- PAGE EXCERPT -

SFO operates under two sets of investigative powers.
 
Part I of the SFO Act provides that it may act where the Director “has reason to suspect that an investigation into the affairs of any person may disclose serious or complex fraud.”
 
Part II of the SFO Act provides SFO with more extensive powers where: “…the Director has reasonable grounds to believe that an offence involving serious or complex fraud may have been committed…”
 
SFO’s Annual Report 2012 sets out its achievements for the past year, while the Statement of Intent 2012-2015 sets out the SFO’s three year strategic goals and performance standards.  Both are available online at: www.sfo.govt.nz
 
Solicitor-General Prosecution Guidelines
The purpose of the Guidelines is “to ensure that the principles and practices as to prosecutions in New Zealand are underpinned by unified values. These values aim to achieve consistency in key decisions and trial practices. If these values are adhered to, New Zealand will continue to have prosecution processes that are open, fair to the defendant, witnesses and the victims of crime, and reflect the proper interests of society.”
 
THE TEST FOR PROSECUTION
The Test for Prosecution is met if:
(i)            The evidence which can be adduced in Court is sufficient to provide a reasonable prospect of conviction – the Evidential Test; and
(ii)           Prosecution is required in the public interest – the Public Interest Test.
The Evidential Test must be satisfied before the Public Interest Test is considered. The prosecutor must analyse and evaluate all of the evidence and information in a thorough and critical manner.
 
THE EVIDENTIAL TEST
A reasonable prospect of conviction exists if, in relation to an identifiable individual, there is credible evidence which the prosecution can adduce before a court and upon which evidence an impartial jury (or Judge), properly directed in accordance with the law, could reasonably be expected to be satisfied beyond reasonable doubt that the individual who is prosecuted has committed a criminal offence.
 
THE PUBLIC INTEREST TEST
Once a prosecutor is satisfied that there is sufficient evidence to provide a reasonable prospect of conviction, the next consideration is whether the public interest requires a prosecution. It is not the rule that all offences for which there are sufficient evidence must be prosecuted. Prosecutors must exercise their discretion as to whether a prosecution is required in the public interest.

- WHAT TO PRODUCE -
Rewrite the stretch of the prosecution passage from "The Evidential Test must" through "and critical manner.", changing "thorough" to "rigorous".

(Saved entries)
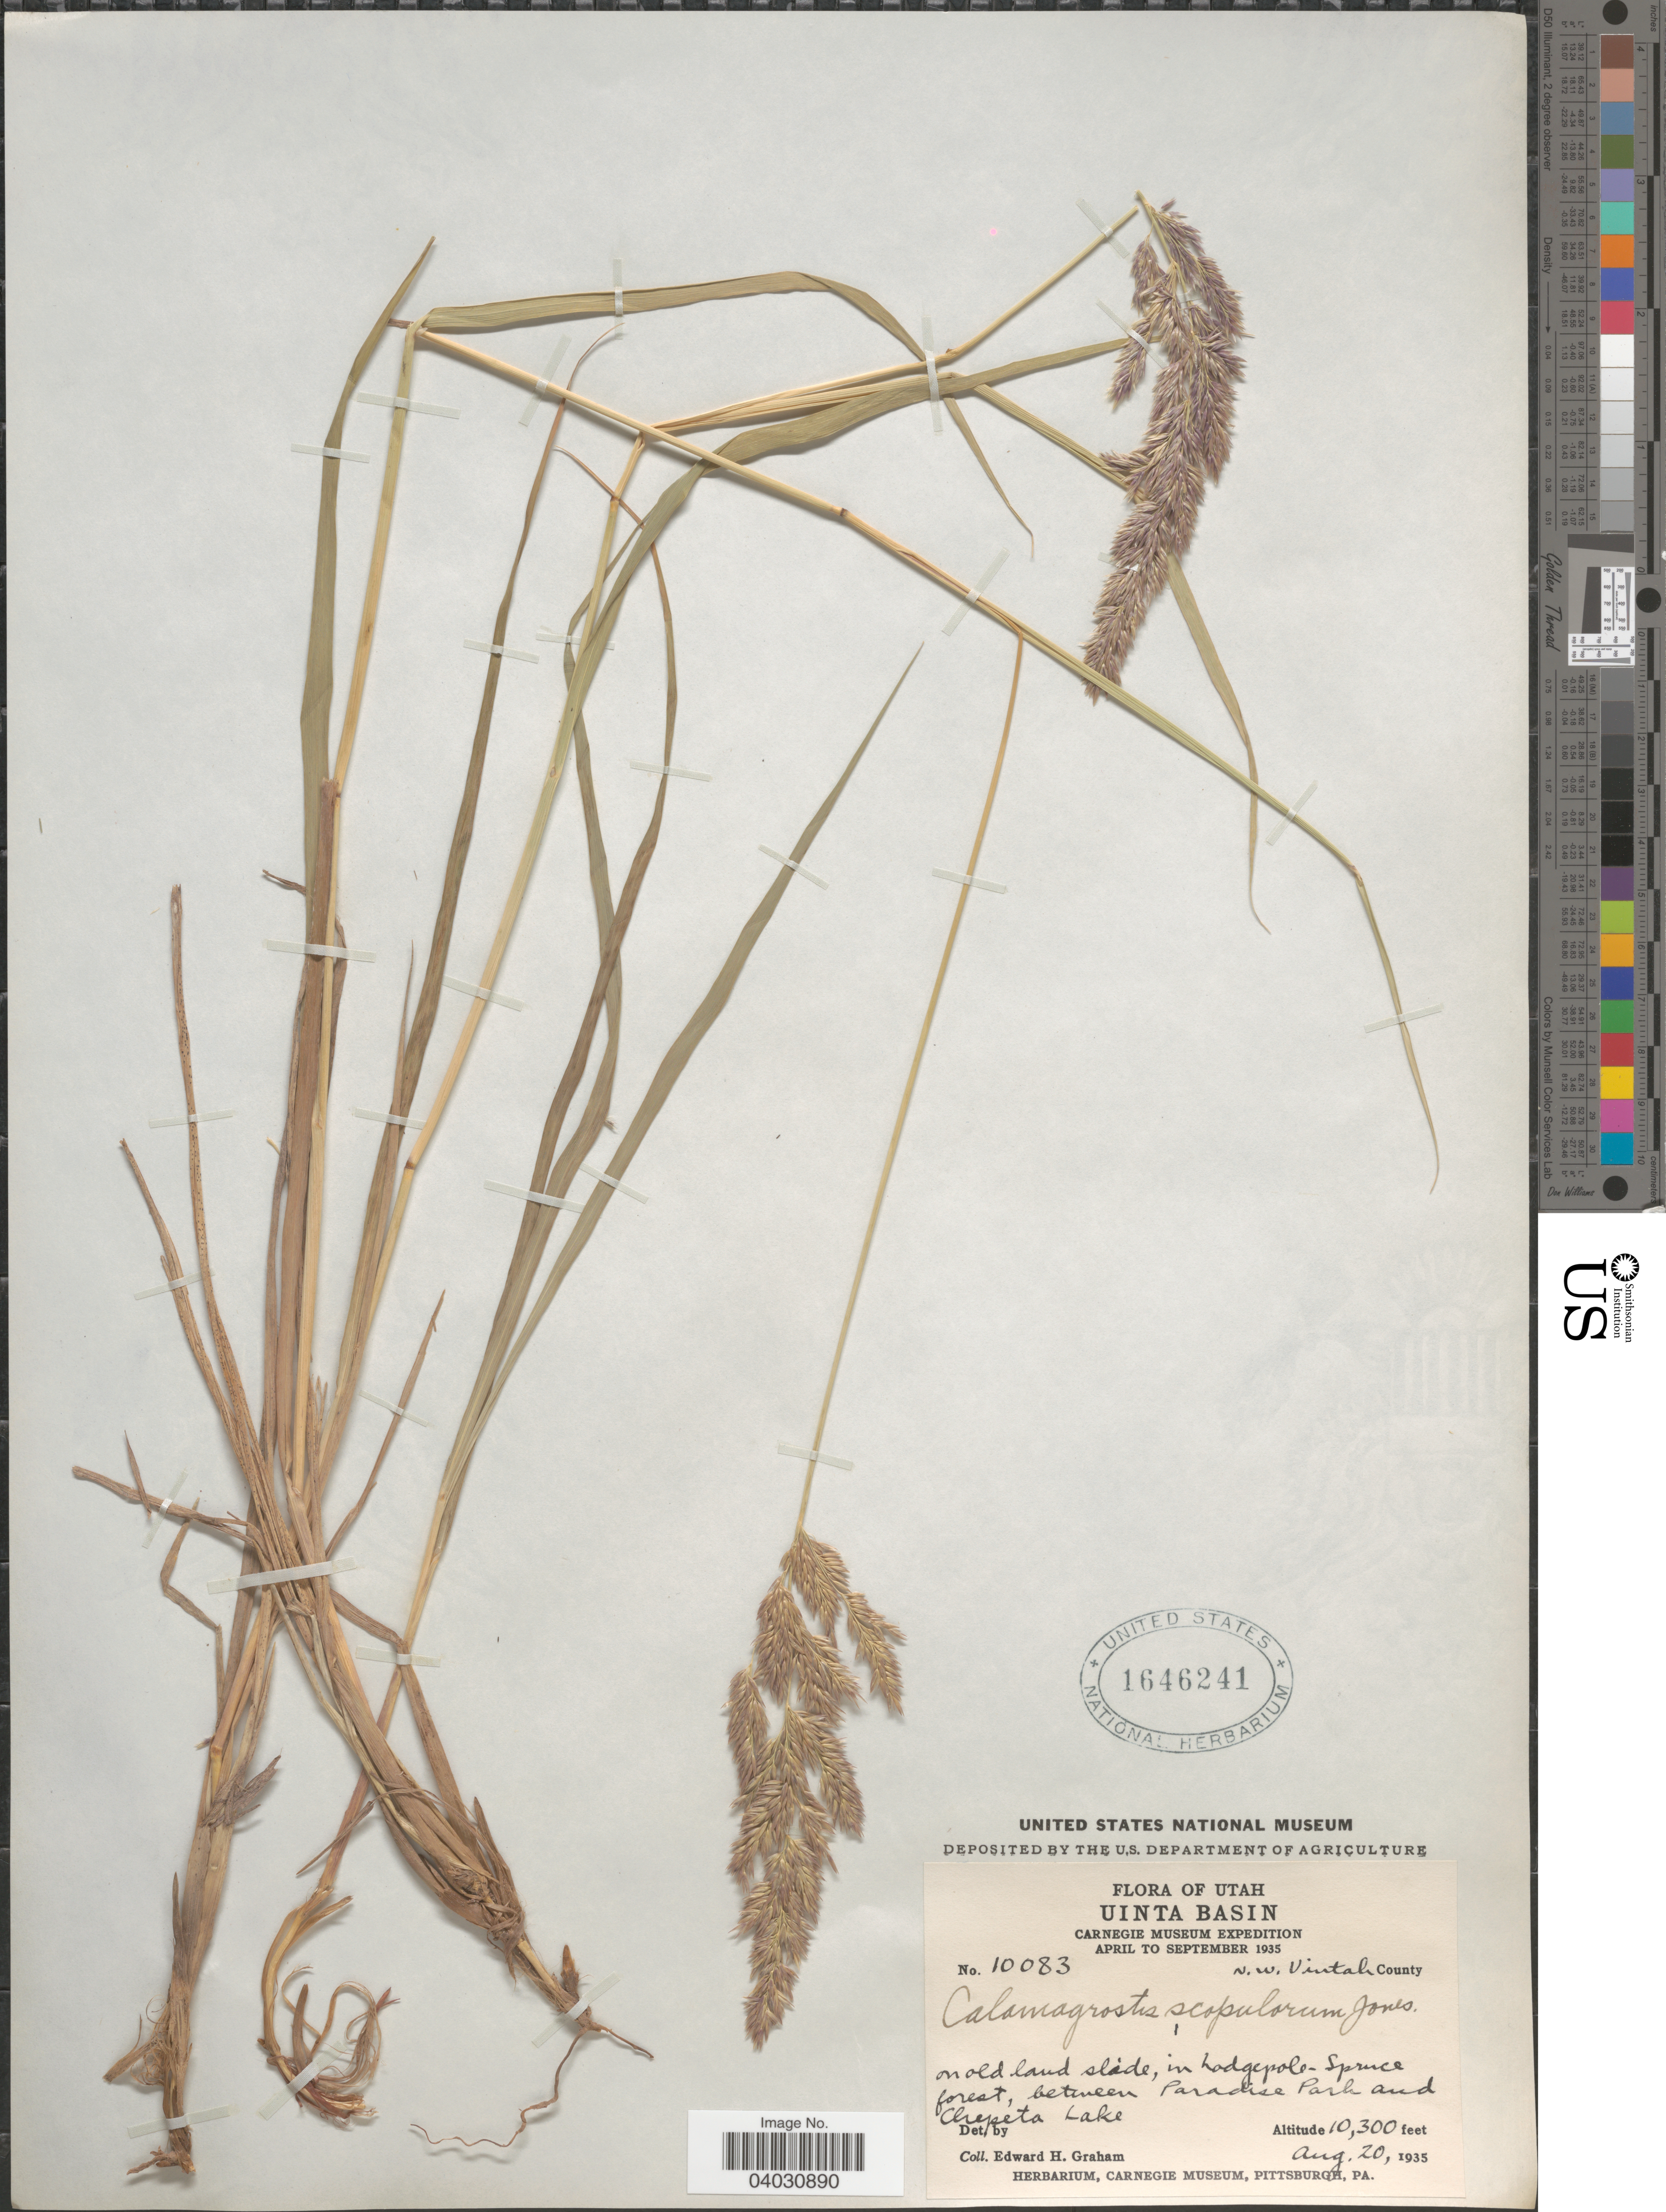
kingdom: Plantae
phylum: Tracheophyta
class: Liliopsida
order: Poales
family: Poaceae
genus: Calamagrostis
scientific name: Calamagrostis scopulorum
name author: M.E. Jones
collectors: E. H. Graham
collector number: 10083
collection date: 1935-08-20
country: United States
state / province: Utah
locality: Uinta Basin. N.W. Uintah County. On old land slide, in Lodgepole-Spruce forest, between Paradise Park and Chepeta Lake.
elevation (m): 3139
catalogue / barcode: US 1646241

- RESULT FOR THIS TASK -
The Evidential Test must be satisfied before the Public Interest Test is considered. The prosecutor must analyse and evaluate all of the evidence and information in a rigorous and critical manner.